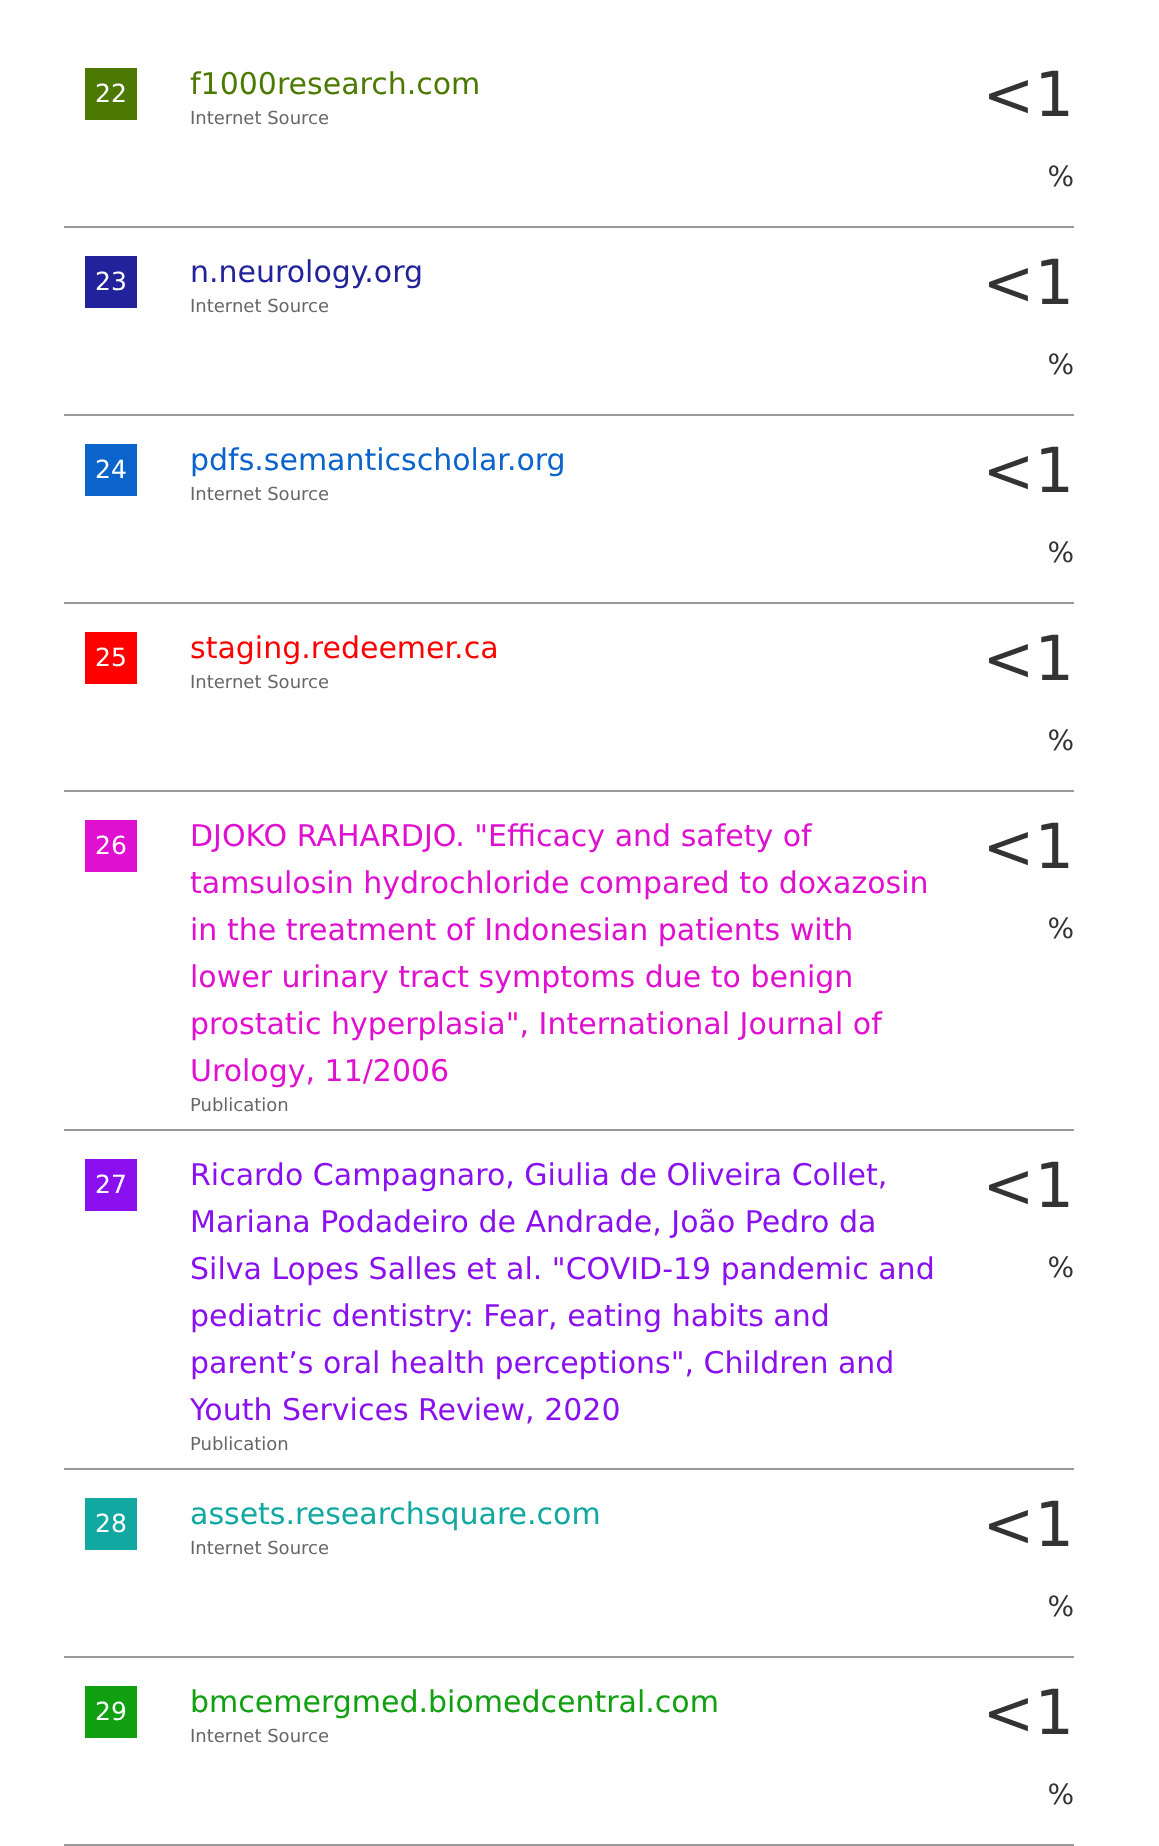| 22 | f1000research.com Internet Source | <1 % |
| 23 | n.neurology.org Internet Source | <1 % |
| 24 | pdfs.semanticscholar.org Internet Source | <1 % |
| 25 | staging.redeemer.ca Internet Source | <1 % |
| 26 | DJOKO RAHARDJO. "Efficacy and safety of tamsulosin hydrochloride compared to doxazosin in the treatment of Indonesian patients with lower urinary tract symptoms due to benign prostatic hyperplasia", International Journal of Urology, 11/2006 Publication | <1 % |
| 27 | Ricardo Campagnaro, Giulia de Oliveira Collet, Mariana Podadeiro de Andrade, João Pedro da Silva Lopes Salles et al. "COVID-19 pandemic and pediatric dentistry: Fear, eating habits and parent’s oral health perceptions", Children and Youth Services Review, 2020 Publication | <1 % |
| 28 | assets.researchsquare.com Internet Source | <1 % |
| 29 | bmcemergmed.biomedcentral.com Internet Source | <1 % |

☆ ☆ ☆ ☆ ☆

▶ _What needs to be done_
Search the records for the word "Publication" and return every line that holds it.

▶ _Output for this exercise_
| 26 | DJOKO RAHARDJO. "Efficacy and safety of tamsulosin hydrochloride compared to doxazosin in the treatment of Indonesian patients with lower urinary tract symptoms due to benign prostatic hyperplasia", International Journal of Urology, 11/2006 Publication | <1 % |
| 27 | Ricardo Campagnaro, Giulia de Oliveira Collet, Mariana Podadeiro de Andrade, João Pedro da Silva Lopes Salles et al. "COVID-19 pandemic and pediatric dentistry: Fear, eating habits and parent’s oral health perceptions", Children and Youth Services Review, 2020 Publication | <1 % |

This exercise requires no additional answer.